Start of TEXT

When Segal compared the scores of the two groups on each test, she found that on average, the high-school and college kids did better than the recruits on the cognitive tests. But on the coding-speed test, it was the recruits who did better. Now, that might have been because the kind of young person who chose to enlist in the armed forces was naturally gifted at matching numbers with words, but that didn’t seem too likely. What the coding-speed test really measured, Segal realized, was something more fundamental than clerical skill: the test takers’ inclination and ability to force themselves to care about the world’s most boring test. The recruits, who had more at stake, put more effort into the coding test than the NLSY kids did, and on such a simple test, that extra level of exertion was enough for them to beat out their more-educated peers.
Now, remember that the NLSY wasn’t just a one-shot test; it tracked young people’s progress afterward for many years. So next Segal went back to the NLSY data, looked at each student’s cognitive-skills score and coding-speed score in 1979, and then compared those two scores with the student’s earnings two decades later, when the student was about 40. Predictably, the kids who did better on the cognitive-skills tests were making more money. But so were the kids who did better on the super-simple coding test. In fact, when Segal looked only at NLSY participants who didn’t graduate from college, their coding-test scores were every bit as reliable a predictor of their adult wages as their cognitive-test scores. The high scorers on the coding test were earning thousands of dollars a year more than the low scorers.
And why? Does the modern American labor market really put such a high value on being able to compare mindless lists of words and numbers? Of course not. And in fact, Segal didn’t believe that the students who did better on the coding test actually had better coding skills than the other students. They did better for a simple reason: They tried harder. And what the labor market does value is the kind of internal motivation required to try hard on a test even when there is no external reward for doing well. Without anyone realizing it, the coding test was measuring a critical noncognitive skill that mattered a lot in the grown-up world.
Segal’s findings give us a new way of thinking about the so-called low-IQ kids who took part in the M&M experiment in south Florida. Remember, they scored poorly on the first IQ test and then did much better on the second test, the one with the M&M incentive. So the question was: What was the real IQ of an average “low-IQ” student? Was it 79 or 97? Well, you could certainly make the case that his or her true IQ must be 97. You’re supposed to try hard on IQ tests, and when the low-IQ kids had the M&M’s to motivate them, they tried hard. It’s not as if the M&M’s magically gave them the intelligence to figure out the answers; they must have already possessed it. So in fact, they weren’t low-IQ at all. Their IQs were about average.
But what Segal’s experiment suggests is that it was actually their first score, the 79, that was more relevant to their future prospects. That was their equivalent of the coding-test score, the low-stakes, low-reward test that predicts how well someone is going to do in life. They may not have been low in IQ, but they were low in whatever quality it is that makes a person try hard on an IQ test without any obvious incentive. And what Segal’s research shows is that that is a very valuable quality to possess.

End of TEXT
Start of MATERIAL SHOWN

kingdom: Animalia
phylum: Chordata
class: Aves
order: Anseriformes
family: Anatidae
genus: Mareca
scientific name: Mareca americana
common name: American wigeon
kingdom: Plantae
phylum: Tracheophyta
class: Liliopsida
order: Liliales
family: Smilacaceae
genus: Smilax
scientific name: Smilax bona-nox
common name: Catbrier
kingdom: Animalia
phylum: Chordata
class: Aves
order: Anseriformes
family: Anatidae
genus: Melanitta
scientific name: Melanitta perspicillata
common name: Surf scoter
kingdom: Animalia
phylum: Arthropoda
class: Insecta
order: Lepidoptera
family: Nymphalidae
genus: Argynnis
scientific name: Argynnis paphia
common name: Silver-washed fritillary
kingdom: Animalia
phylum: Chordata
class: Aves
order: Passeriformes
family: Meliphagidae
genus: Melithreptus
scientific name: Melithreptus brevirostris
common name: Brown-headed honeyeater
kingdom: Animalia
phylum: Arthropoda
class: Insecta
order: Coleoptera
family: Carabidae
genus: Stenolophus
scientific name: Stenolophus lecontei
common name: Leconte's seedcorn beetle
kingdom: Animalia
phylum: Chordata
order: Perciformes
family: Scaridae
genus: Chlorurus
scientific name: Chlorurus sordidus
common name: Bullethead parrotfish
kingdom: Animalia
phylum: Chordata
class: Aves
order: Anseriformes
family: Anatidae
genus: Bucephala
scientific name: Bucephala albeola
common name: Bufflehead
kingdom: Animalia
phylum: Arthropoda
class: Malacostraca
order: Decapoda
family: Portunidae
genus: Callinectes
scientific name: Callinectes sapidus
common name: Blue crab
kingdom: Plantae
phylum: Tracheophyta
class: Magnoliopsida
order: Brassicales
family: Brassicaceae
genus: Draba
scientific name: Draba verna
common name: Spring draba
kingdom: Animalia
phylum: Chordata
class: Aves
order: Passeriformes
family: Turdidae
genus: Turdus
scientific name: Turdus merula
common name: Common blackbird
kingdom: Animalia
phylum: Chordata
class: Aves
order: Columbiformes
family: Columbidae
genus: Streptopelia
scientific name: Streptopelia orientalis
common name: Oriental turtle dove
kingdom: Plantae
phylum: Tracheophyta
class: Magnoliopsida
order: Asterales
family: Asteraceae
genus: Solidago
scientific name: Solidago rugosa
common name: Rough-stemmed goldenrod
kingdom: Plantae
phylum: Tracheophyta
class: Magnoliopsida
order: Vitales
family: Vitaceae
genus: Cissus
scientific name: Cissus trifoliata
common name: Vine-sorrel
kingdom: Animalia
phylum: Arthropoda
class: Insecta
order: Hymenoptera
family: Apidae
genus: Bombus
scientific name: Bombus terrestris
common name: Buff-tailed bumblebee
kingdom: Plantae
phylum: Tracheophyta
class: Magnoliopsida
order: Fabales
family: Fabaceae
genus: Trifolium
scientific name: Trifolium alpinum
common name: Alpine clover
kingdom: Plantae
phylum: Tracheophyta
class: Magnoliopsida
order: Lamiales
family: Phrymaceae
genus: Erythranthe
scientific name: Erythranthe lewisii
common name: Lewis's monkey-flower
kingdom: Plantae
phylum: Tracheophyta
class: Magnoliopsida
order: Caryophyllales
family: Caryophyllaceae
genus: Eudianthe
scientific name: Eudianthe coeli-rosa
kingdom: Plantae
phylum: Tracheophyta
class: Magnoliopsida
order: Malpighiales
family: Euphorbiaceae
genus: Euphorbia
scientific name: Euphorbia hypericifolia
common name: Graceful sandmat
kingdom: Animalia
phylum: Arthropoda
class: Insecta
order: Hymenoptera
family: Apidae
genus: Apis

End of MATERIAL SHOWN

* **WHAT YOU WILL DO**
Transcribe the text on Segal's coding-speed research from "But what Segal’s" up to and including "quality to possess.". These items are drawn from a separate source, unrelated to the text.

* **ANSWER BOX**
But what Segal’s experiment suggests is that it was actually their first score, the 79, that was more relevant to their future prospects. That was their equivalent of the coding-test score, the low-stakes, low-reward test that predicts how well someone is going to do in life. They may not have been low in IQ, but they were low in whatever quality it is that makes a person try hard on an IQ test without any obvious incentive. And what Segal’s research shows is that that is a very valuable quality to possess.